[Extracted records]
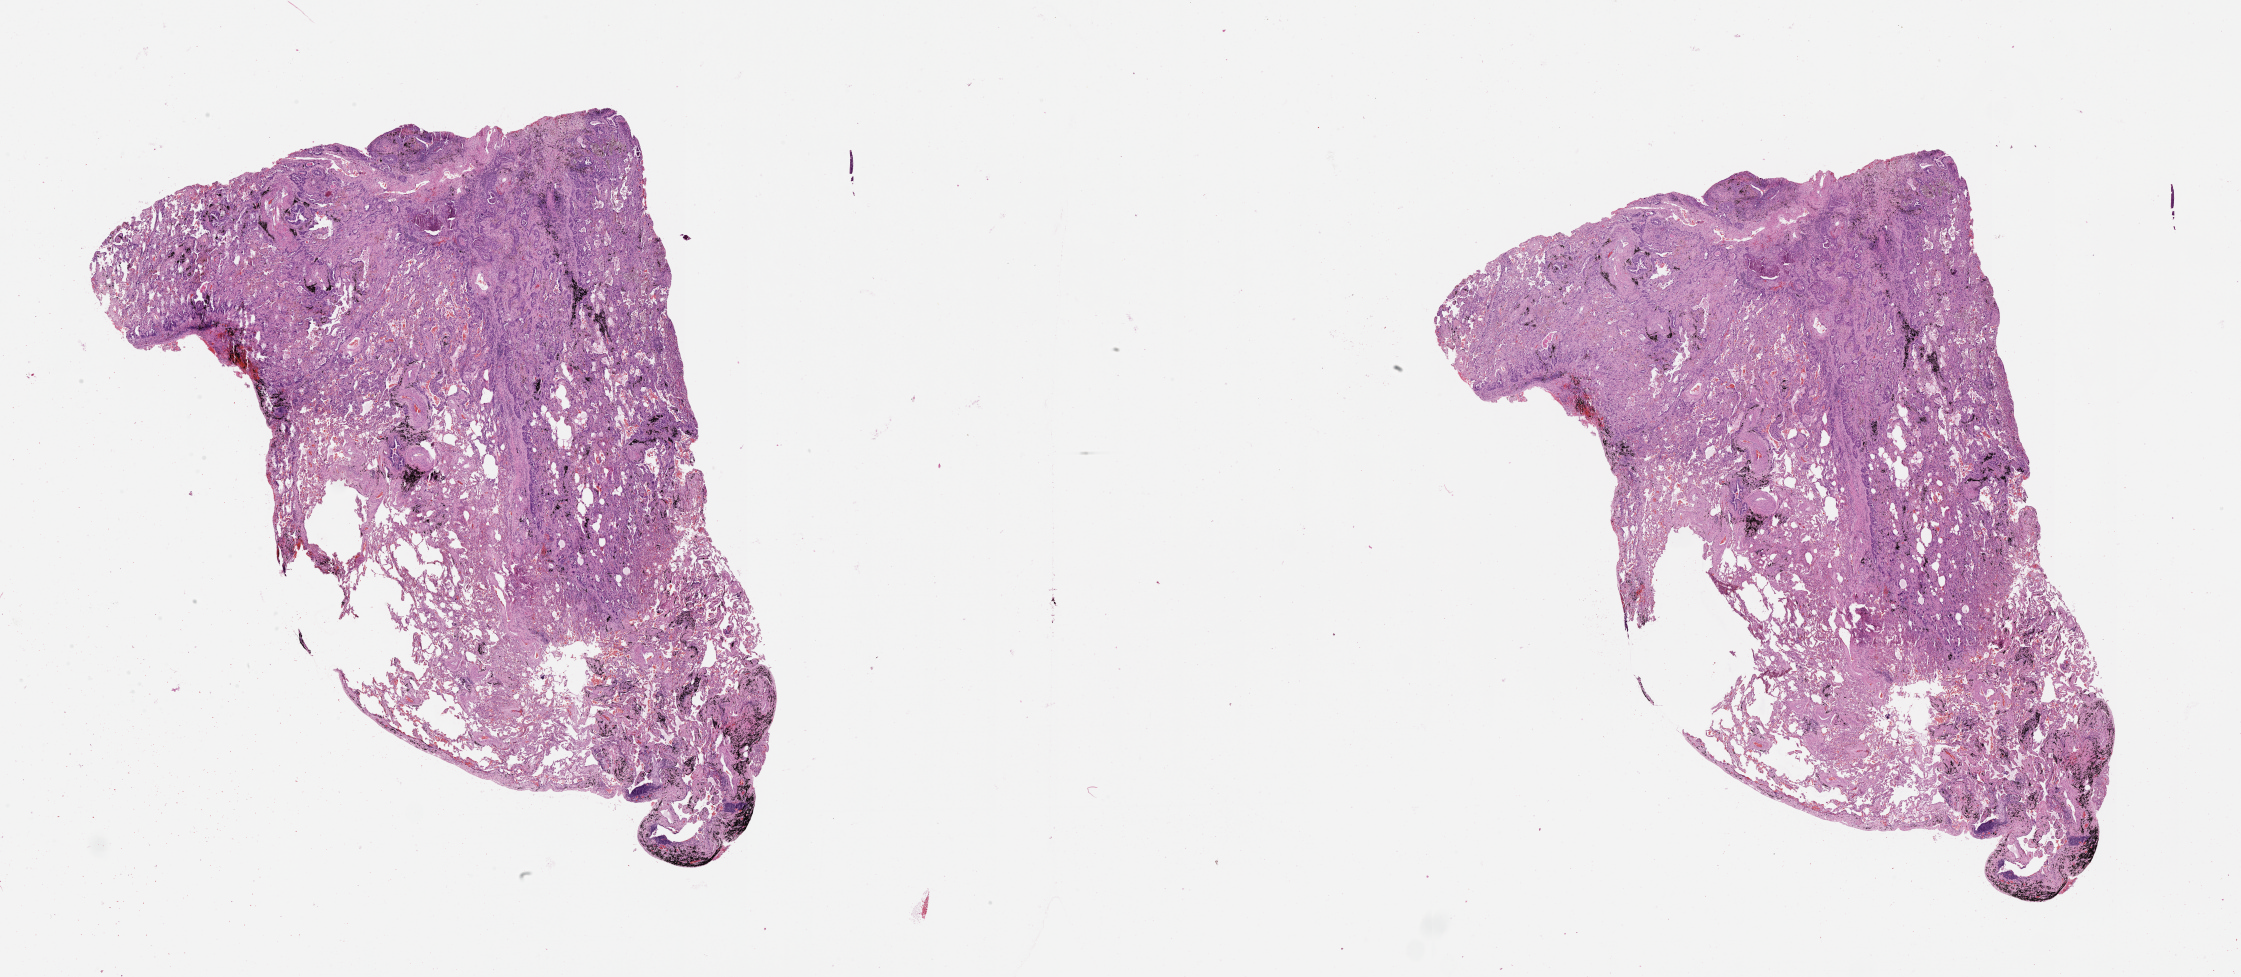
Whole-slide histology image, H&E-stained, shown as a low-resolution overview of the whole scanned area (about 36.1 x 15.7 mm, from a 20x scan), lung, tissue type not recorded.
Patient diagnosis (cohort enrolment): squamous cell carcinoma (lung).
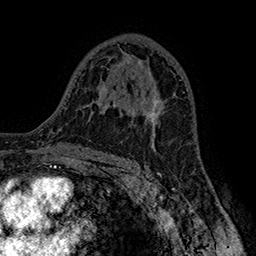
Breast MRI (dynamic contrast-enhanced), one axial slice; slice 96 of 160 in the series (ordered by position); cropped to one breast; dynamic contrast-enhanced series, time point 2 of 7 at this slice position (early post-contrast); 1.5 T; TE 2.8 ms, TR 5.4 ms; 1 mm slice thickness; 256 × 256 image matrix. Female patient.
Outlined on this slice (semi-automatic segmentation, software-assisted and operator-edited):
- enhancing-tissue mask used for the functional tumour volume (all voxels passing the contrast-enhancement thresholds inside the analysis volume; usually the tumour): box from (x=119, y=89) to (x=164, y=129) px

→ The task
Your job is to repeat the data exactly, leaving each picture out.

→ Result
Whole-slide histology image, H&E-stained, shown as a low-resolution overview of the whole scanned area (about 36.1 x 15.7 mm, from a 20x scan), lung, tissue type not recorded.
Patient diagnosis (cohort enrolment): squamous cell carcinoma (lung).
Breast MRI (dynamic contrast-enhanced), one axial slice; slice 96 of 160 in the series (ordered by position); cropped to one breast; dynamic contrast-enhanced series, time point 2 of 7 at this slice position (early post-contrast); 1.5 T; TE 2.8 ms, TR 5.4 ms; 1 mm slice thickness; 256 × 256 image matrix. Female patient.
Outlined on this slice (semi-automatic segmentation, software-assisted and operator-edited):
- enhancing-tissue mask used for the functional tumour volume (all voxels passing the contrast-enhancement thresholds inside the analysis volume; usually the tumour): box from (x=119, y=89) to (x=164, y=129) px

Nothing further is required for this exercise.